Allele Frequency

Allele frequency refers to the different forms of a gene at a single position on a chromosome. It refers to how frequently a particular allele appears in a population. It is the proportion of a given allele to all alleles at the same locus. It refers to how common an allele is in a population. It is usually expressed as a percentage. It can be represented as a decimal, a percentage, or a fraction.

Allele frequencies may be used to describe genetic diversity in a population. It is determined by counting how many times the allele appears in the population then dividing by the total number of copies of the gene. If the frequency of any allele is above 1% it is probable that natural selection is maintaining it at this level. This is because the natural mutation rate of an allele is almost always much lower than 1%. It is different from genotype frequency or phenotype frequency.
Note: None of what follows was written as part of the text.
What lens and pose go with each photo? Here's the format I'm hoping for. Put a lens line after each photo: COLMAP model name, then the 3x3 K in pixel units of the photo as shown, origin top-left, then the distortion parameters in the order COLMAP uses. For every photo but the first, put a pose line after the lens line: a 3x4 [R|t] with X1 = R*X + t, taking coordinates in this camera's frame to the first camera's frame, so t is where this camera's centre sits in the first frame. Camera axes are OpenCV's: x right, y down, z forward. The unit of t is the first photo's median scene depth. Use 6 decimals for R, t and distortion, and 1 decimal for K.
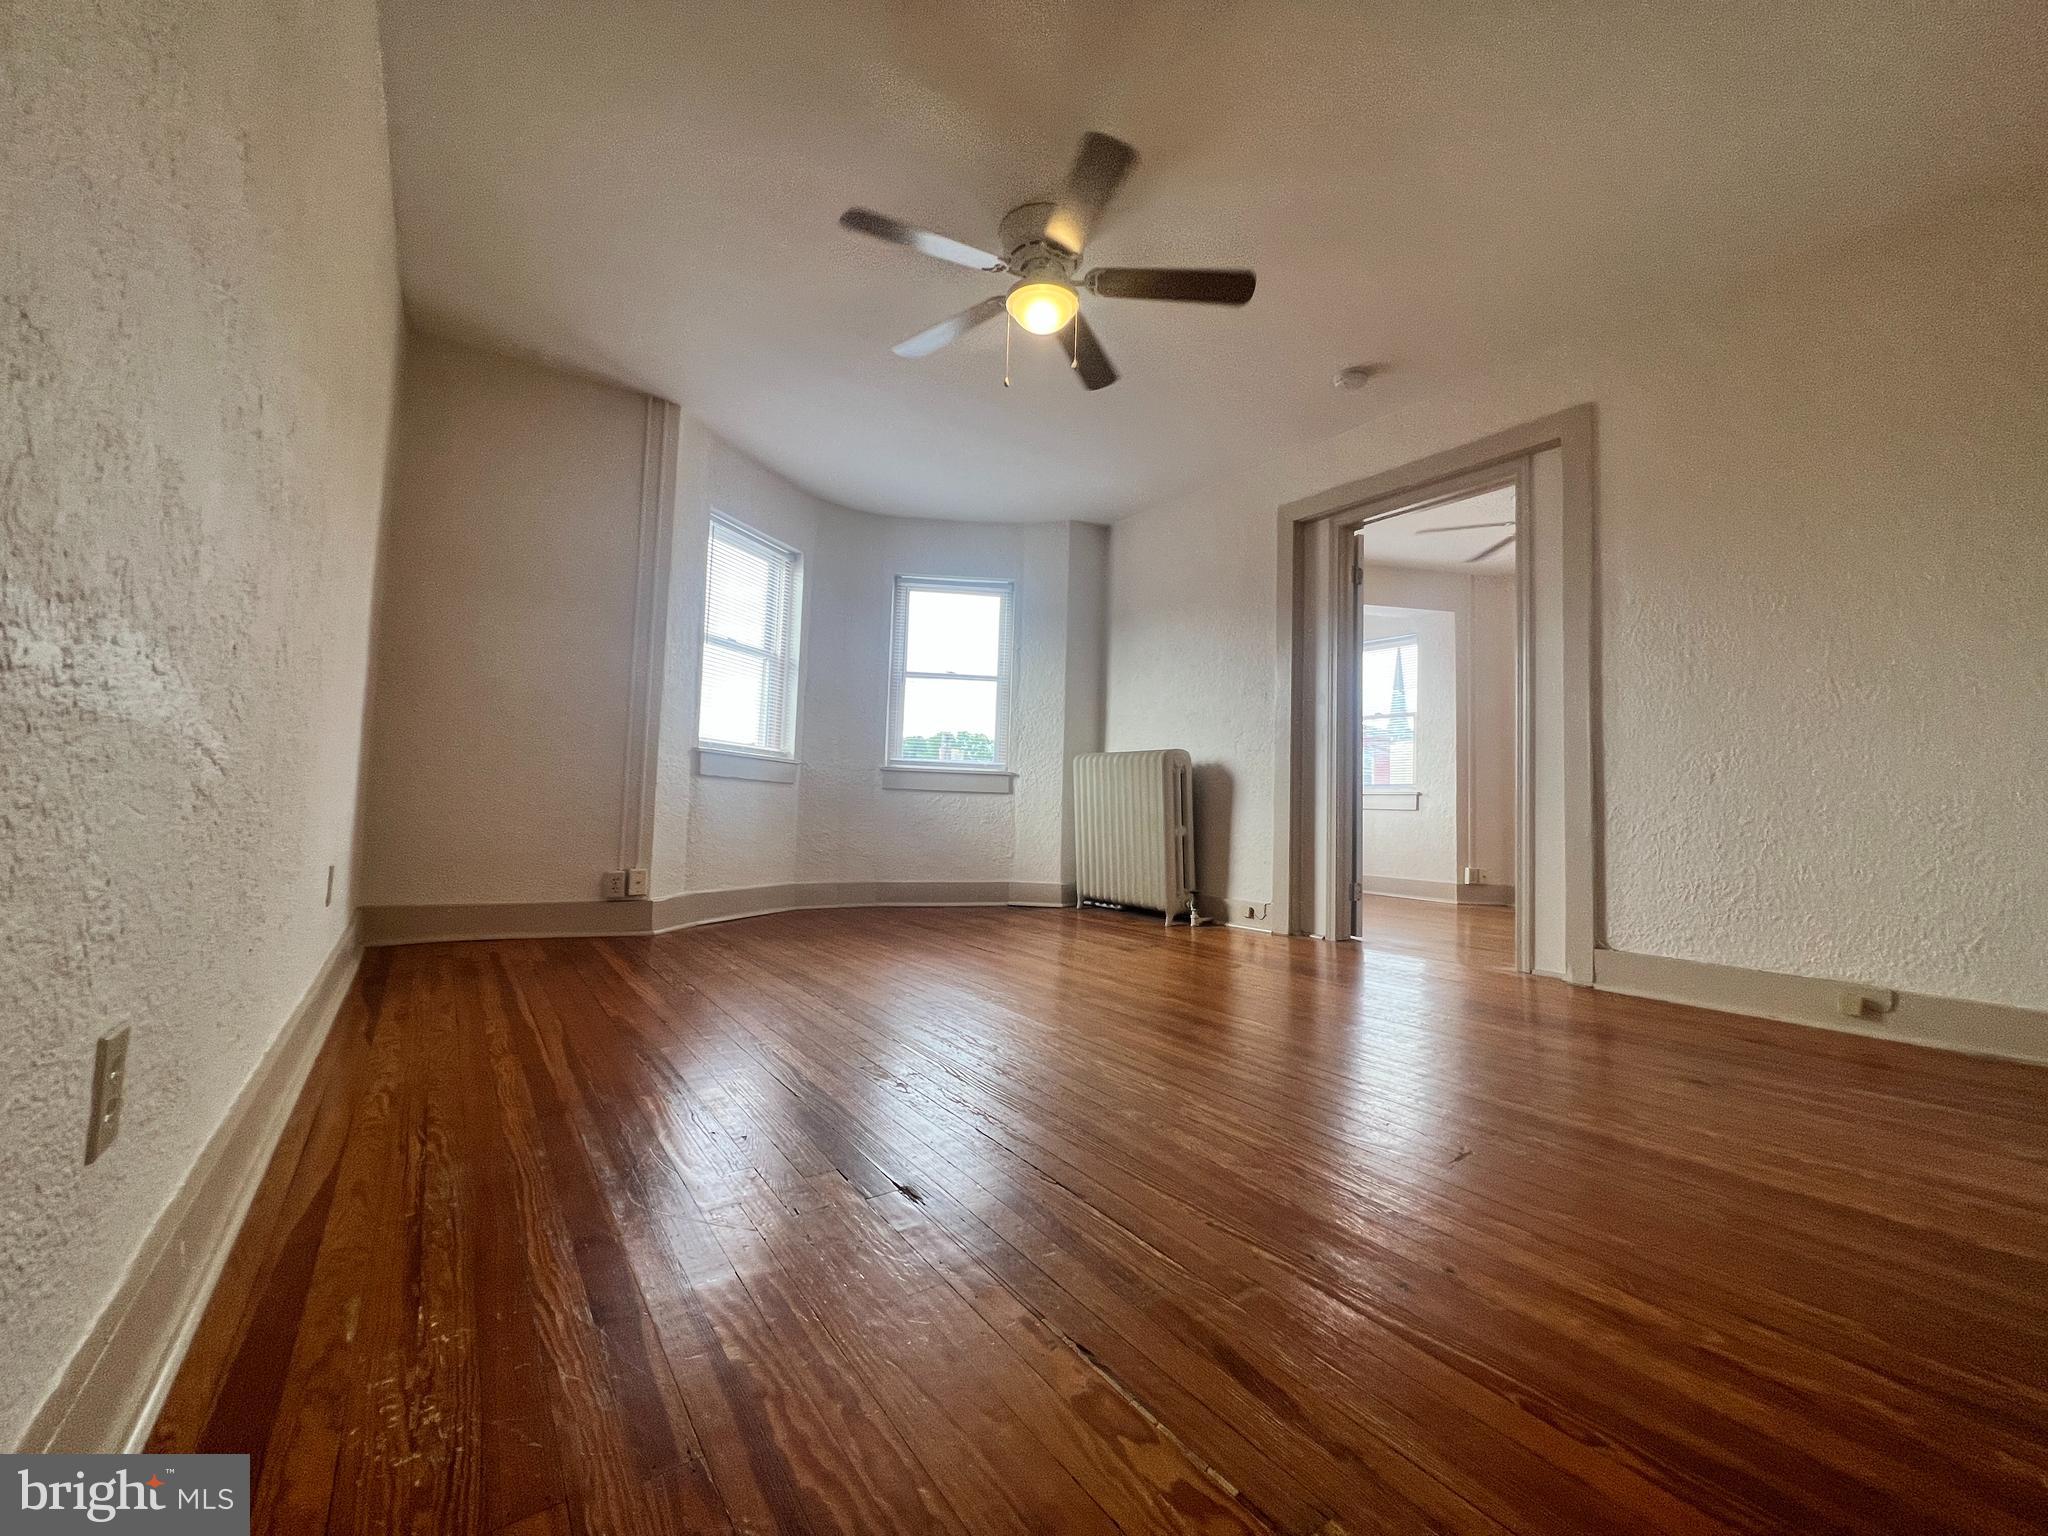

An allele is a version of a gene, a heritable unit that controls a particular feature of an organism. A fixed allele is one allele that exists for a particular population. A fixed allele is homozygous for all members of the population. In a population, allele frequencies are a reflection of genetic diversity. The frequencies of all the alleles of a given gene often are graphed together as an allele frequency distribution histogram.

It is the term used to describe the fraction of gene copies that are of a particular allele in a defined population. The term allele refers to one variant gene out of several possibilities for a particular locus in the DNA. Changes in allele frequencies over time can indicate that genetic drift is occurring or that new mutations have been introduced into the population. When all but one allele go away, one only remains. That allele is said to be fixed.